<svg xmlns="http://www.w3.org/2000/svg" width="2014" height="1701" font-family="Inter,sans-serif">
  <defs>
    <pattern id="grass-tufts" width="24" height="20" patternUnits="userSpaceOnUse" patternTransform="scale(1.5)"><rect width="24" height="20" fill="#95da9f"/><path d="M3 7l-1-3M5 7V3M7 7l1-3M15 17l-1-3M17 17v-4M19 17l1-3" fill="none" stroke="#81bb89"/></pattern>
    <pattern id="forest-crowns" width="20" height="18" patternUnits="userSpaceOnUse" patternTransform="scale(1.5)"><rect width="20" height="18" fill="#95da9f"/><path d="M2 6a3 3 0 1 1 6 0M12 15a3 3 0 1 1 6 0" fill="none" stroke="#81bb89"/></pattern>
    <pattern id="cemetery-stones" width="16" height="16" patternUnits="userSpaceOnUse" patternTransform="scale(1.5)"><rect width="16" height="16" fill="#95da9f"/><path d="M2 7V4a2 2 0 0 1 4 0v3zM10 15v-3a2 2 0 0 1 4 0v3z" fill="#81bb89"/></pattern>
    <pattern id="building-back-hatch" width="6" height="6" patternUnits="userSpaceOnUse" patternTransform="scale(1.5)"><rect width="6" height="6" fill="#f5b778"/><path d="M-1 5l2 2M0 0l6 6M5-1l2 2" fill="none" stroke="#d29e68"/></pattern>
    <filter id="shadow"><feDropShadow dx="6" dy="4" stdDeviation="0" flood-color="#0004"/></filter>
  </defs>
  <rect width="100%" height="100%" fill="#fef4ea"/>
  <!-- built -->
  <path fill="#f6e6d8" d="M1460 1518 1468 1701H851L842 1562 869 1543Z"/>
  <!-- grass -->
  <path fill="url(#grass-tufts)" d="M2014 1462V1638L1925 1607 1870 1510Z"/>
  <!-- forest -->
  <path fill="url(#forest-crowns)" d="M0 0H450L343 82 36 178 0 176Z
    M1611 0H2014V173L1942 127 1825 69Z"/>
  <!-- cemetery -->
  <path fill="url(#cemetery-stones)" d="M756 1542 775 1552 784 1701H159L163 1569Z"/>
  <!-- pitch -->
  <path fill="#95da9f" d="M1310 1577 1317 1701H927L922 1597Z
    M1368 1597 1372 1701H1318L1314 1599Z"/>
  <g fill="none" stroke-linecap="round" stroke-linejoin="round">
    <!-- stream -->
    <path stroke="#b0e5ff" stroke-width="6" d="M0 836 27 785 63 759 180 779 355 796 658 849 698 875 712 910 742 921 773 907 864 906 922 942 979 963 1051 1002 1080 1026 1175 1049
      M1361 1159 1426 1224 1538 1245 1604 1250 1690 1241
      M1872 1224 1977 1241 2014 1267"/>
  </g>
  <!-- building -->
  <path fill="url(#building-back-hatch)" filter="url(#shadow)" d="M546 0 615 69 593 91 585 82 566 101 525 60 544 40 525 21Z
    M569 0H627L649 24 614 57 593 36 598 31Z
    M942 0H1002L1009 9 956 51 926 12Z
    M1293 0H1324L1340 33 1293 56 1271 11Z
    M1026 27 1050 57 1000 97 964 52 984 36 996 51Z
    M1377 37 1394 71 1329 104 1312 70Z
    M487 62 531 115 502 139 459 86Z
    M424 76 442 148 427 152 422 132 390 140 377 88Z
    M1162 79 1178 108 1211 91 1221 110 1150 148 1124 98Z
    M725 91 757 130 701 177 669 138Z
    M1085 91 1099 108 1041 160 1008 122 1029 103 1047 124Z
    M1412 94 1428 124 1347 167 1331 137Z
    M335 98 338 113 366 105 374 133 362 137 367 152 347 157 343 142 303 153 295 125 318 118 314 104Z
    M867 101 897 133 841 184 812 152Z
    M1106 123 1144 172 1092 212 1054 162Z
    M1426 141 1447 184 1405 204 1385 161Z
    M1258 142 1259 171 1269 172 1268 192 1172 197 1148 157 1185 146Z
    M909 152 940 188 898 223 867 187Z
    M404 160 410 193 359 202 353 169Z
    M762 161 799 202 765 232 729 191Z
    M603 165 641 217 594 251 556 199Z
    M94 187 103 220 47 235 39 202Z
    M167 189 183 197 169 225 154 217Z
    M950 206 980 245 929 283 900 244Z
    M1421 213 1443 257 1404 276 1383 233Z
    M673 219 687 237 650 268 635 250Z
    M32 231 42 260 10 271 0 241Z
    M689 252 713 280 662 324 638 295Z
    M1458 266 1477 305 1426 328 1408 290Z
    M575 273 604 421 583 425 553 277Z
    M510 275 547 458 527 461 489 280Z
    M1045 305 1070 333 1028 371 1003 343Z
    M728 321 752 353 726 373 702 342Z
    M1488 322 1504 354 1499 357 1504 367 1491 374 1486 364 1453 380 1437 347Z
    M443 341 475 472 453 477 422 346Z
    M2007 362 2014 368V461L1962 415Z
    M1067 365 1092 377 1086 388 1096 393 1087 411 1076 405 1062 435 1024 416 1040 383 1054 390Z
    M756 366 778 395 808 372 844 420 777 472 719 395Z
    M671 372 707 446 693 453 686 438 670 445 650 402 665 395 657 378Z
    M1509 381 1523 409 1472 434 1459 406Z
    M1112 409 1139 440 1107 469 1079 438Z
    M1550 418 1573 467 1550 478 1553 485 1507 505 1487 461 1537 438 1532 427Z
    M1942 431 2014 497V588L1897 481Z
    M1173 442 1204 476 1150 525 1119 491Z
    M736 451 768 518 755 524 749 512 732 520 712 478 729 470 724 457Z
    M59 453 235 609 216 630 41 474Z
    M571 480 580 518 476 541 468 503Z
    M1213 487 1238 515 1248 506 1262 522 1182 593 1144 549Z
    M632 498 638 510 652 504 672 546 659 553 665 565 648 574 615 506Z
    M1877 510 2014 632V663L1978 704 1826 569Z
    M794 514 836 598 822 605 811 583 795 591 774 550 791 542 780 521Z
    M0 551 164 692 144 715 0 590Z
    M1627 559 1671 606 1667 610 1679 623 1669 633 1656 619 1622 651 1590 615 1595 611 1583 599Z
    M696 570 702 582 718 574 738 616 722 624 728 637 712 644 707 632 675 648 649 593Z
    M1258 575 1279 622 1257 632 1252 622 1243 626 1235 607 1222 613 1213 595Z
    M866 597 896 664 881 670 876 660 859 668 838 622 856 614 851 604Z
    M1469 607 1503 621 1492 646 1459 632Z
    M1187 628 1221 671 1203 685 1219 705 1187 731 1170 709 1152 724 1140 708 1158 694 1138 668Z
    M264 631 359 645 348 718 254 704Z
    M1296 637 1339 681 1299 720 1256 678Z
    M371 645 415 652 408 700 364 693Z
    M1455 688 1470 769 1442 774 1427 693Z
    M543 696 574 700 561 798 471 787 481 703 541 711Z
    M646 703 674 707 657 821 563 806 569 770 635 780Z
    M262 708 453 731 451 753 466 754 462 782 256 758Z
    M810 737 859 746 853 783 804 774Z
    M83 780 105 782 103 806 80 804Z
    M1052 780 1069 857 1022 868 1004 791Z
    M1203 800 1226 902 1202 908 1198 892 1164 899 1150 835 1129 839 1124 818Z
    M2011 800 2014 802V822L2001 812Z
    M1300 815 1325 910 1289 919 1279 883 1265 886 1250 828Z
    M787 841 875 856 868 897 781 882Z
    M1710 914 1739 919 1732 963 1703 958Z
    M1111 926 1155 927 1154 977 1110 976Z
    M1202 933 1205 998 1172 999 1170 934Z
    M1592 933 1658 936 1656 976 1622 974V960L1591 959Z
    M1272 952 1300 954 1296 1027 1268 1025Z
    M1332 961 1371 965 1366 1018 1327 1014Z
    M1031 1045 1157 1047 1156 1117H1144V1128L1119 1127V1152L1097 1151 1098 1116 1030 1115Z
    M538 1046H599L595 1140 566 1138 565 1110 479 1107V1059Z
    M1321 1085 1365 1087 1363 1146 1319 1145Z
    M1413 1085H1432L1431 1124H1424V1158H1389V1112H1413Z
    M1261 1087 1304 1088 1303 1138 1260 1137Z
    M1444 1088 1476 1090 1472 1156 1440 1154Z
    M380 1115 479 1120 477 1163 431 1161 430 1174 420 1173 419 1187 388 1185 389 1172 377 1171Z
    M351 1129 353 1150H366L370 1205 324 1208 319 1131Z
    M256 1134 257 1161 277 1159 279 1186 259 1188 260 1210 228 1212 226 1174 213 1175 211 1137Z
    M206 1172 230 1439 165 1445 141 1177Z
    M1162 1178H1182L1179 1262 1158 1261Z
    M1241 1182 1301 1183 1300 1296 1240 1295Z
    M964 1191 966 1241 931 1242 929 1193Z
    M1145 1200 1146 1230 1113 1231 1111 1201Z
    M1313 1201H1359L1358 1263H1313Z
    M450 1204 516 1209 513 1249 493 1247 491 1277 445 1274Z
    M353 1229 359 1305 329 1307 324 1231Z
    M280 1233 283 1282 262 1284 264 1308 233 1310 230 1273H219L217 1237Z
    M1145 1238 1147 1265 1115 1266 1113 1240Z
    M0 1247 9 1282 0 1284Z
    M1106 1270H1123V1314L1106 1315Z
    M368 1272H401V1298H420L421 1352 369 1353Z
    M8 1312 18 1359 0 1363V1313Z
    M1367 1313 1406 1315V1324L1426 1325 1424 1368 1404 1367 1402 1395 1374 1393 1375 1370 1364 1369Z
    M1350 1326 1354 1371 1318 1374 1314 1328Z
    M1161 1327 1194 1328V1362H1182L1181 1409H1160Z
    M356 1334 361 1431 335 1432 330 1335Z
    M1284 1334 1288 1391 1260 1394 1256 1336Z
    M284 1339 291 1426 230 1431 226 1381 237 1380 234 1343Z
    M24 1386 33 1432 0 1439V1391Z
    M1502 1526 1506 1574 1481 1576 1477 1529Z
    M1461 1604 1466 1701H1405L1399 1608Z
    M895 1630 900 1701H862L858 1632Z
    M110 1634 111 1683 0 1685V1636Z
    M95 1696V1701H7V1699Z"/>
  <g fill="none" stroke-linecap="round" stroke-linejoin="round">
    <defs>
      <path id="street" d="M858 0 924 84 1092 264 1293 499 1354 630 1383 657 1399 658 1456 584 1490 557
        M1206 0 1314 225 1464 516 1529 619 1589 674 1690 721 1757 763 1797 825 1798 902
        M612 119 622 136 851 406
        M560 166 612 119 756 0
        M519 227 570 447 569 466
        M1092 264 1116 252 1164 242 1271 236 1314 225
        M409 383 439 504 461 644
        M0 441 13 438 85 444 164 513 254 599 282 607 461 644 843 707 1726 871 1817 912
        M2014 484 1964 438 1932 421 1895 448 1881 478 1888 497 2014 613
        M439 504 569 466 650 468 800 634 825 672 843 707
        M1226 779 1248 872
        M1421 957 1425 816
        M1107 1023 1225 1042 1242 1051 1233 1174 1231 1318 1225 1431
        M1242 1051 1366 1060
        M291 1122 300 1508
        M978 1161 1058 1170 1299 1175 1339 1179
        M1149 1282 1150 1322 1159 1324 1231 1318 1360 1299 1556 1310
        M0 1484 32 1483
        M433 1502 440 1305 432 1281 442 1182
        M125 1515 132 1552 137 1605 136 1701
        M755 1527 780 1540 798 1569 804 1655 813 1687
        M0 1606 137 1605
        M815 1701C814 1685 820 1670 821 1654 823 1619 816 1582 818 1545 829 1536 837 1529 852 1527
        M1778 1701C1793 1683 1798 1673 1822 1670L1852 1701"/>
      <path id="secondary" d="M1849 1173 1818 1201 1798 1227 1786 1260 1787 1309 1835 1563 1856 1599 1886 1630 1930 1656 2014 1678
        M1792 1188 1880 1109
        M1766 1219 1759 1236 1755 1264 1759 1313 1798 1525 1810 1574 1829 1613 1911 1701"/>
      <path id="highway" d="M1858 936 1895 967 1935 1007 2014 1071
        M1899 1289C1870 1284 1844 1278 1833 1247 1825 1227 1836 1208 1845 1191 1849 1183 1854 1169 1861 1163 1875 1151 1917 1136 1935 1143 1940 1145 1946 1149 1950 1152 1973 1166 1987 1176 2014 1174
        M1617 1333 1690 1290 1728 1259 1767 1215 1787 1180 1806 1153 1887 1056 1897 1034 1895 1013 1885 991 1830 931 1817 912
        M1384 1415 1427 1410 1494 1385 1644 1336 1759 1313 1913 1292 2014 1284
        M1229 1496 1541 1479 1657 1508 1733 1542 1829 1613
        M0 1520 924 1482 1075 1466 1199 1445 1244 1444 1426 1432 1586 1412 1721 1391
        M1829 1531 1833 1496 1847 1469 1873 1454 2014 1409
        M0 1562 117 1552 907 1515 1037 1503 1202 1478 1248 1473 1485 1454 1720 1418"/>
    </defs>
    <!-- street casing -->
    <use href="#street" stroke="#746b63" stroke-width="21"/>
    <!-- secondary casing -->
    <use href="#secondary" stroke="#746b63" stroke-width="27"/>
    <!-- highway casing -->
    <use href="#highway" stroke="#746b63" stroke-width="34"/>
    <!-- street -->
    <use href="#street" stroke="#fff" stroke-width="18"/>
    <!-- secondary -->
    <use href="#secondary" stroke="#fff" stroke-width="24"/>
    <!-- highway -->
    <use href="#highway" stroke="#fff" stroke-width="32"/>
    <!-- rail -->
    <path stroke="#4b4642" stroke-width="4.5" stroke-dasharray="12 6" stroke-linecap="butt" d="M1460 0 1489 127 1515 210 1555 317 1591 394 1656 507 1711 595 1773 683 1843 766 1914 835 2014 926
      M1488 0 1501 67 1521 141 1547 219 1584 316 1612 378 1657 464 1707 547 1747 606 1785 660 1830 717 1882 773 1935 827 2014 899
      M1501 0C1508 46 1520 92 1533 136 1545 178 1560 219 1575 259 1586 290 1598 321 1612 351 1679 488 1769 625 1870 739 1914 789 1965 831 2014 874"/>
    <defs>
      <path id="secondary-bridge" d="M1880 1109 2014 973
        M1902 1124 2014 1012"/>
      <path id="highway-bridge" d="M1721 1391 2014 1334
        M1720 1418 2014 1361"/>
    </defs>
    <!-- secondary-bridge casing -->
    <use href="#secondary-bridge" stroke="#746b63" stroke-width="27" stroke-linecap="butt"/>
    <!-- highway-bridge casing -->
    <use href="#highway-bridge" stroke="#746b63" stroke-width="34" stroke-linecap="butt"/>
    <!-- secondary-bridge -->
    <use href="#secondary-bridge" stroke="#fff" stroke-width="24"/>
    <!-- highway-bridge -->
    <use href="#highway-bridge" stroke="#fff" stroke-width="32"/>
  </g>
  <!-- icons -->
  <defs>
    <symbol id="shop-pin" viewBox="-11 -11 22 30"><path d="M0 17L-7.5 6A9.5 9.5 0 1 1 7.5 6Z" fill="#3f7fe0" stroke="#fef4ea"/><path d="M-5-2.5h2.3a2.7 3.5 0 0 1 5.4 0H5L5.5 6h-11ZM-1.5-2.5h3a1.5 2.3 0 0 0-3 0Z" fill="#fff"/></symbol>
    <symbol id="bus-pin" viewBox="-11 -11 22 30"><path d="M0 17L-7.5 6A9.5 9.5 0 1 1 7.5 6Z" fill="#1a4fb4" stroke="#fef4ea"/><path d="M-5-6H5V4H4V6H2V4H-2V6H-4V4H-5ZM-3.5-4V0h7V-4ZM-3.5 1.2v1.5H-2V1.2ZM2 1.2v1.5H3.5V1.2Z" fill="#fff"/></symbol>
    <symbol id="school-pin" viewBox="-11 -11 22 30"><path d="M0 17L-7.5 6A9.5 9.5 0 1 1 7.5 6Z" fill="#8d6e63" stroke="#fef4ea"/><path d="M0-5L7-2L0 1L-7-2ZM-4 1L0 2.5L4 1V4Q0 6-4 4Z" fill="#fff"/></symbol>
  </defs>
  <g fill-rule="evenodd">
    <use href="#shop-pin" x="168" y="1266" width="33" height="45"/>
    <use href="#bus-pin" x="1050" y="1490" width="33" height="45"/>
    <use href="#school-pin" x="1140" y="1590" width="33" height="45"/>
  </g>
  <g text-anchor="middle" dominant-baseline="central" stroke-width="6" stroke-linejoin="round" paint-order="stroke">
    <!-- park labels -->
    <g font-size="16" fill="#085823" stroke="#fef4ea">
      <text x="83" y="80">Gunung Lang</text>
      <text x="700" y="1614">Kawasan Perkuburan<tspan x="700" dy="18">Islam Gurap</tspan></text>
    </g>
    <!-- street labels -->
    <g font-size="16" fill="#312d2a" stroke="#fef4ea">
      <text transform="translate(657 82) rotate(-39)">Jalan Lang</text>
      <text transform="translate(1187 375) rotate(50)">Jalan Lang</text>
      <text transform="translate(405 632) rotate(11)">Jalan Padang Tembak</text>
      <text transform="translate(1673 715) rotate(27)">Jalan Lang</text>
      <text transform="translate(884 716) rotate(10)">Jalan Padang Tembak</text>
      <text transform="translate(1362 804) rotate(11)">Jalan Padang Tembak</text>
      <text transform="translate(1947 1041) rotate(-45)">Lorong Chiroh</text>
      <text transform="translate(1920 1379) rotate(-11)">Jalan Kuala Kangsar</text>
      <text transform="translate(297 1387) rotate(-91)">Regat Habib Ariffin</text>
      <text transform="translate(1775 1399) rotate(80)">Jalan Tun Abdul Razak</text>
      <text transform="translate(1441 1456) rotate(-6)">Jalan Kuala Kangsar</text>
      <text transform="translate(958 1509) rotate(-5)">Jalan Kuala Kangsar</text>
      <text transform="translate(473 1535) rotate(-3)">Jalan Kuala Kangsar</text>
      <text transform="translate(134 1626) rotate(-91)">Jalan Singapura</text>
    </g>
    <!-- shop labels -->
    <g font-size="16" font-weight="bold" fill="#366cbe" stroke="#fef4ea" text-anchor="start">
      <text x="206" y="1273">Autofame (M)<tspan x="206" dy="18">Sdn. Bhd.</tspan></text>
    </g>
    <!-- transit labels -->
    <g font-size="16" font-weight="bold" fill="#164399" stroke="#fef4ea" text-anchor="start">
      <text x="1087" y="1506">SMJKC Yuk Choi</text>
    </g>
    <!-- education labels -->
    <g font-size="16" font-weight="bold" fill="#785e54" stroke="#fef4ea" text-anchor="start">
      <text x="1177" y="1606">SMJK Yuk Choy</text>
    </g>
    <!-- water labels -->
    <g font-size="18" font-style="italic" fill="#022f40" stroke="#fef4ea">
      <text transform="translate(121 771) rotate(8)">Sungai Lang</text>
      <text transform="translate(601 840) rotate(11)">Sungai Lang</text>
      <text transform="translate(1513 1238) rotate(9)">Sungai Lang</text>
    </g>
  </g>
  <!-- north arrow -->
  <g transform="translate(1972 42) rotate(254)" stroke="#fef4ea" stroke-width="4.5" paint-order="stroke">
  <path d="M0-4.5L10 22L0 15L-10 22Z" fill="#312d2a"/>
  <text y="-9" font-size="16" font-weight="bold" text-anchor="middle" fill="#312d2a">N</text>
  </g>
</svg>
────────────────────
## WHAT IS EXPECTED
The required answer is the run of lines above, starting at the line with "M909 152 940 188 898 223 867 187Z" and ending at the line with "M371 645 415 652 408 700 364 693Z", reproduced exactly with both ends.

## ANSWER SPACE
    M909 152 940 188 898 223 867 187Z
    M404 160 410 193 359 202 353 169Z
    M762 161 799 202 765 232 729 191Z
    M603 165 641 217 594 251 556 199Z
    M94 187 103 220 47 235 39 202Z
    M167 189 183 197 169 225 154 217Z
    M950 206 980 245 929 283 900 244Z
    M1421 213 1443 257 1404 276 1383 233Z
    M673 219 687 237 650 268 635 250Z
    M32 231 42 260 10 271 0 241Z
    M689 252 713 280 662 324 638 295Z
    M1458 266 1477 305 1426 328 1408 290Z
    M575 273 604 421 583 425 553 277Z
    M510 275 547 458 527 461 489 280Z
    M1045 305 1070 333 1028 371 1003 343Z
    M728 321 752 353 726 373 702 342Z
    M1488 322 1504 354 1499 357 1504 367 1491 374 1486 364 1453 380 1437 347Z
    M443 341 475 472 453 477 422 346Z
    M2007 362 2014 368V461L1962 415Z
    M1067 365 1092 377 1086 388 1096 393 1087 411 1076 405 1062 435 1024 416 1040 383 1054 390Z
    M756 366 778 395 808 372 844 420 777 472 719 395Z
    M671 372 707 446 693 453 686 438 670 445 650 402 665 395 657 378Z
    M1509 381 1523 409 1472 434 1459 406Z
    M1112 409 1139 440 1107 469 1079 438Z
    M1550 418 1573 467 1550 478 1553 485 1507 505 1487 461 1537 438 1532 427Z
    M1942 431 2014 497V588L1897 481Z
    M1173 442 1204 476 1150 525 1119 491Z
    M736 451 768 518 755 524 749 512 732 520 712 478 729 470 724 457Z
    M59 453 235 609 216 630 41 474Z
    M571 480 580 518 476 541 468 503Z
    M1213 487 1238 515 1248 506 1262 522 1182 593 1144 549Z
    M632 498 638 510 652 504 672 546 659 553 665 565 648 574 615 506Z
    M1877 510 2014 632V663L1978 704 1826 569Z
    M794 514 836 598 822 605 811 583 795 591 774 550 791 542 780 521Z
    M0 551 164 692 144 715 0 590Z
    M1627 559 1671 606 1667 610 1679 623 1669 633 1656 619 1622 651 1590 615 1595 611 1583 599Z
    M696 570 702 582 718 574 738 616 722 624 728 637 712 644 707 632 675 648 649 593Z
    M1258 575 1279 622 1257 632 1252 622 1243 626 1235 607 1222 613 1213 595Z
    M866 597 896 664 881 670 876 660 859 668 838 622 856 614 851 604Z
    M1469 607 1503 621 1492 646 1459 632Z
    M1187 628 1221 671 1203 685 1219 705 1187 731 1170 709 1152 724 1140 708 1158 694 1138 668Z
    M264 631 359 645 348 718 254 704Z
    M1296 637 1339 681 1299 720 1256 678Z
    M371 645 415 652 408 700 364 693Z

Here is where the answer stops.